7. AI is Becoming Increasingly Efficient, Cost-Effective, and User-Friendly
Thanks to the growing capabilities of smaller models, the cost of AI inference achieving performance comparable to GPT-3.5 has dropped by more than 280 times from November 2022 to October 2024. In terms of hardware, the cost has been reduced by approximately 30% annually, while energy efficiency has improved by 40% annually. Meanwhile, the performance gap between open-source and closed-source models has rapidly narrowed, decreasing from 8% to 1.7% within a year. These trends are quickly lowering the barriers for people to access and use high-end AI.
8. Governments around the World Strengthen AI Regulation and Investment
In 2024, U.S. federal agencies introduced 59 AI-related regulations, more than doubling the number from 2023, with the number of agencies involved also increasing twofold. The number of AI-related legislative mentions across 75 countries globally increased by 21.3% since 2023 and by ninefold since 2016. Meanwhile, governments worldwide have significantly increased their investments in AI: Canada has committed $2.4 billion; China launched a $47.5 billion fund for semiconductors; France announced an investment of €109 billion; India pledged $1.25 billion; and Saudi Arabia’s “Project Transcendence” aims to invest a staggering $100 billion.

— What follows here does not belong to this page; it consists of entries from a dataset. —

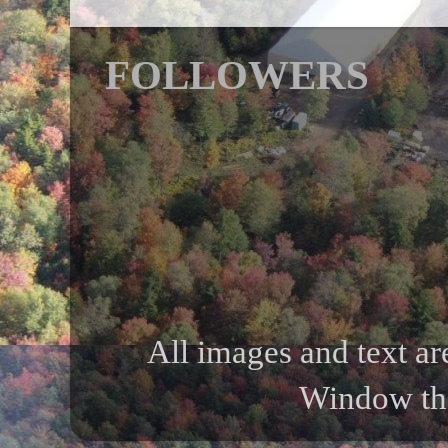
FOLLOWERS
All images and text ar
Window th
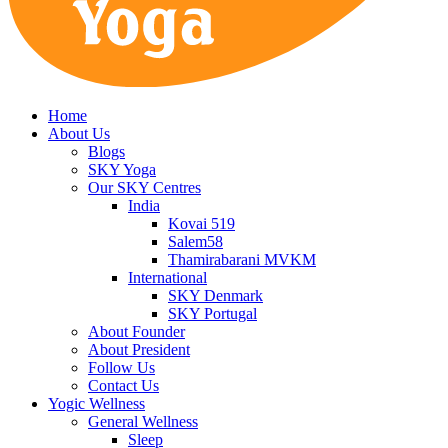
Home
About Us
Blogs
SKY Yoga
Our SKY Centres
India
Kovai 519
Salem58
Thamirabarani MVKM
International
SKY Denmark
SKY Portugal
About Founder
About President
Follow Us
Contact Us
Yogic Wellness
General Wellness
Sleep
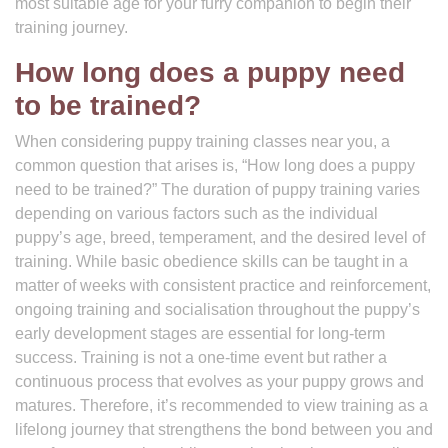
most suitable age for your furry companion to begin their
training journey.
How long does a puppy need
to be trained?
When considering puppy training classes near you, a
common question that arises is, “How long does a puppy
need to be trained?” The duration of puppy training varies
depending on various factors such as the individual
puppy’s age, breed, temperament, and the desired level of
training. While basic obedience skills can be taught in a
matter of weeks with consistent practice and reinforcement,
ongoing training and socialisation throughout the puppy’s
early development stages are essential for long-term
success. Training is not a one-time event but rather a
continuous process that evolves as your puppy grows and
matures. Therefore, it’s recommended to view training as a
lifelong journey that strengthens the bond between you and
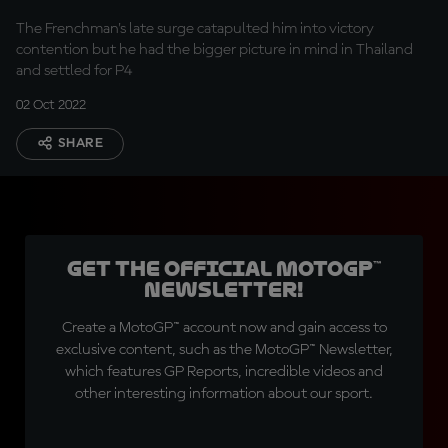
The Frenchman's late surge catapulted him into victory
contention but he had the bigger picture in mind in Thailand
and settled for P4
02 Oct 2022
SHARE
Get the official MotoGP™
Newsletter!
Create a MotoGP™ account now and gain access to
exclusive content, such as the MotoGP™ Newsletter,
which features GP Reports, incredible videos and
other interesting information about our sport.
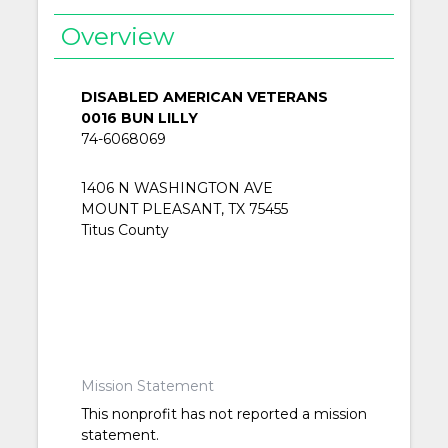
Overview
DISABLED AMERICAN VETERANS
0016 BUN LILLY
74-6068069
1406 N WASHINGTON AVE
MOUNT PLEASANT, TX 75455
Titus County
Mission Statement
This nonprofit has not reported a mission
statement.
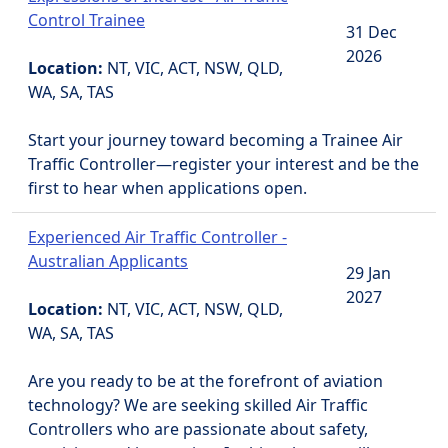
Control Trainee
31 Dec
2026
Location:
NT, VIC, ACT, NSW, QLD,
WA, SA, TAS
Start your journey toward becoming a Trainee Air
Traffic Controller—register your interest and be the
first to hear when applications open.
Experienced Air Traffic Controller -
Australian Applicants
29 Jan
2027
Location:
NT, VIC, ACT, NSW, QLD,
WA, SA, TAS
Are you ready to be at the forefront of aviation
technology? We are seeking skilled Air Traffic
Controllers who are passionate about safety,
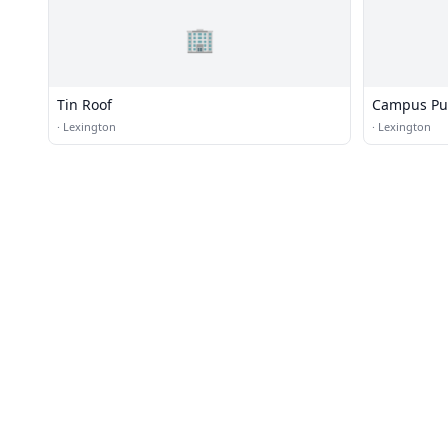
🏢
Tin Roof
Campus P
·
Lexington
·
Lexington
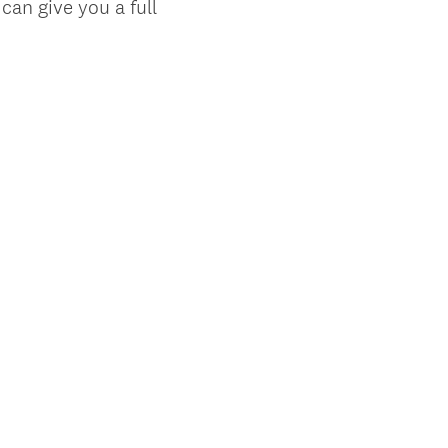
can give you a full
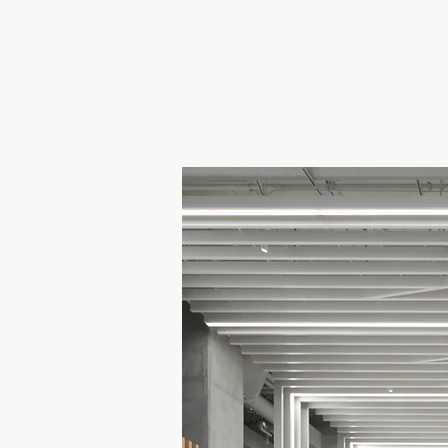
ADOBE FOUNDER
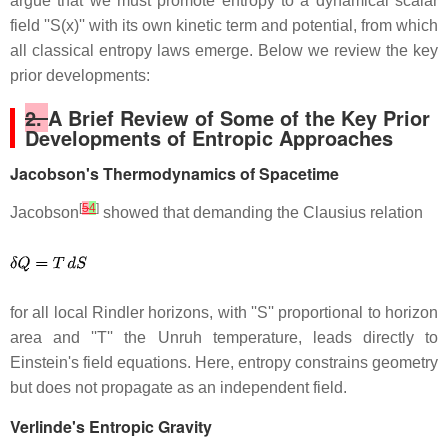
argue that we must promote entropy to a dynamical scalar
field ''S(x)'' with its own kinetic term and potential, from which
all classical entropy laws emerge. Below we review the key
prior developments:
2.
A Brief Review of Some of the Key Prior
Developments of Entropic Approaches
Jacobson's Thermodynamics of Spacetime
[
5
4
]
Jacobson
showed that demanding the Clausius relation
for all local Rindler horizons, with ''S'' proportional to horizon
area and ''T'' the Unruh temperature, leads directly to
Einstein's field equations. Here, entropy constrains geometry
but does not propagate as an independent field.
Verlinde's Entropic Gravity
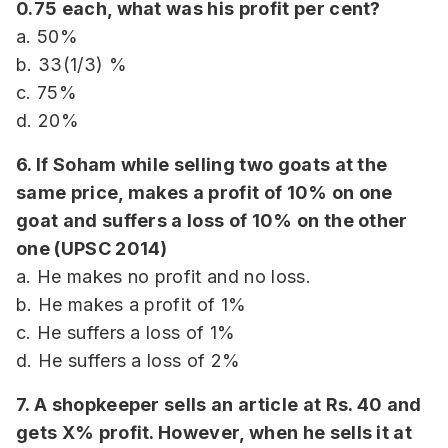
0.75 each, what was his profit per cent?
a. 50%
b. 33(1/3) %
c. 75%
d. 20%
6. If Soham while selling two goats at the
same price, makes a profit of 10% on one
goat and suffers a loss of 10% on the other
one (UPSC 2014)
a. He makes no profit and no loss.
b. He makes a profit of 1%
c. He suffers a loss of 1%
d. He suffers a loss of 2%
7. A shopkeeper sells an article at Rs. 40 and
gets X% profit. However, when he sells it at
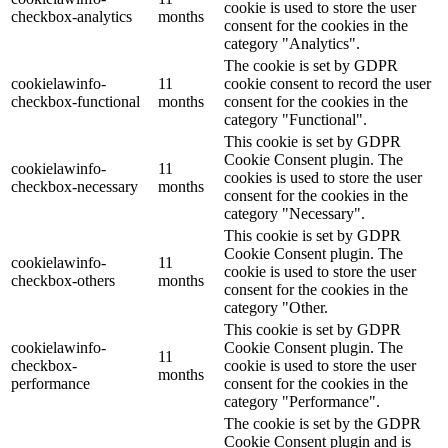
cookie is used to store the user
checkbox-analytics
months
consent for the cookies in the
category "Analytics".
The cookie is set by GDPR
cookielawinfo-
11
cookie consent to record the user
checkbox-functional
months
consent for the cookies in the
category "Functional".
This cookie is set by GDPR
Cookie Consent plugin. The
cookielawinfo-
11
cookies is used to store the user
checkbox-necessary
months
consent for the cookies in the
category "Necessary".
This cookie is set by GDPR
Cookie Consent plugin. The
cookielawinfo-
11
cookie is used to store the user
checkbox-others
months
consent for the cookies in the
category "Other.
This cookie is set by GDPR
cookielawinfo-
Cookie Consent plugin. The
11
checkbox-
cookie is used to store the user
months
performance
consent for the cookies in the
category "Performance".
The cookie is set by the GDPR
Cookie Consent plugin and is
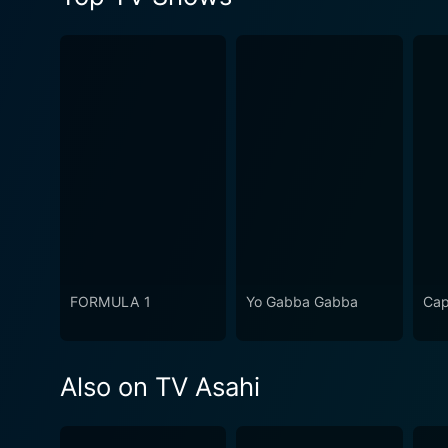
FORMULA 1
Yo Gabba Gabba
Cap
Also on TV Asahi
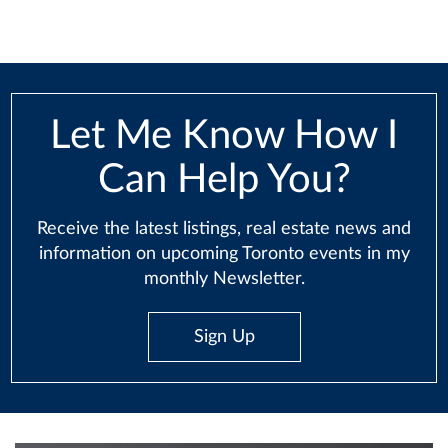
Let Me Know How I
Can Help You?
Receive the latest listings, real estate news and
information on upcoming Toronto events in my
monthly Newsletter.
Sign Up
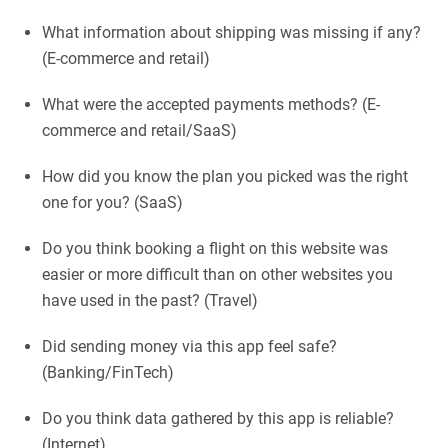
What information about shipping was missing if any?
(E-commerce and retail)
What were the accepted payments methods? (E-
commerce and retail/SaaS)
How did you know the plan you picked was the right
one for you? (SaaS)
Do you think booking a flight on this website was
easier or more difficult than on other websites you
have used in the past? (Travel)
Did sending money via this app feel safe?
(Banking/FinTech)
Do you think data gathered by this app is reliable?
(Internet)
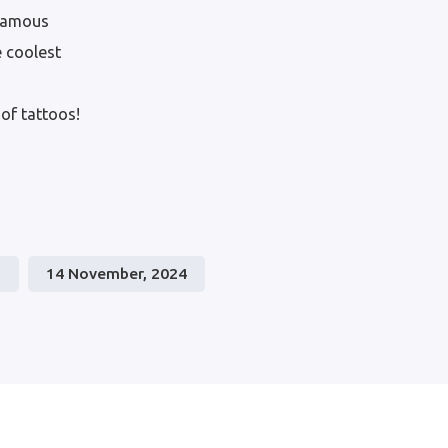
 famous
e coolest
of tattoos!
0
14 November, 2024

9. The rapid expansion of AI and computer science education, but issues of accessibility and preparedness persist
Two-thirds of countries worldwide have introduced or plan to introduce computer science (CS) education at the primary and secondary school levels, doubling since 2019, with the fastest progress seen in Africa and Latin America. The number of undergraduate computer science graduates in the United States has increased by 22% over the past decade. However, many African countries still face significant challenges in achieving widespread education due to inadequate infrastructure, such as insufficient electricity supply. In the U.S., 81% of K-12 computer science teachers believe that AI should be incorporated into basic education, but less than half of them possess the necessary teaching skills.
10. The AI industry is developing rapidly, but the leading edge is narrowing.
In 2024, nearly 90% of important AI models were released by enterprises, a significant increase from 60% in 2023, while high-citation academic research remains dominated by academia. Model scale continues to grow rapidly: training compute doubles every 5 months, dataset size doubles every 8 months, and energy consumption doubles annually. However, the performance gap between top-ranked models is narrowing. The score difference between the first and tenth-ranked models has shrunk from 11.9% to 5.4%, while the difference between the top two models is now only 0.7%. Competition at the forefront of AI technology is becoming increasingly fierce and crowded.
11. AI Wins Prestigious Awards for Its Impact on the Scientific Field
The significance of AI in the scientific field is gradually being recognized: the Nobel Prize in Physics and Chemistry have honored groundbreaking work in the field of deep learning and the application of AI in protein folding, respectively, while the Turing Award has been bestowed for breakthrough achievements in reinforcement learning.
12. AI Still Struggles with Complex Reasoning Problems
Although AI models perform impressively on tasks resembling the International Mathematical Olympiad, they still underperform in complex reasoning benchmark tests such as PlanBench. Even when a theoretically correct solution exists, the models often fail to consistently solve logical reasoning problems, limiting their effectiveness in high-stakes, high-accuracy environments.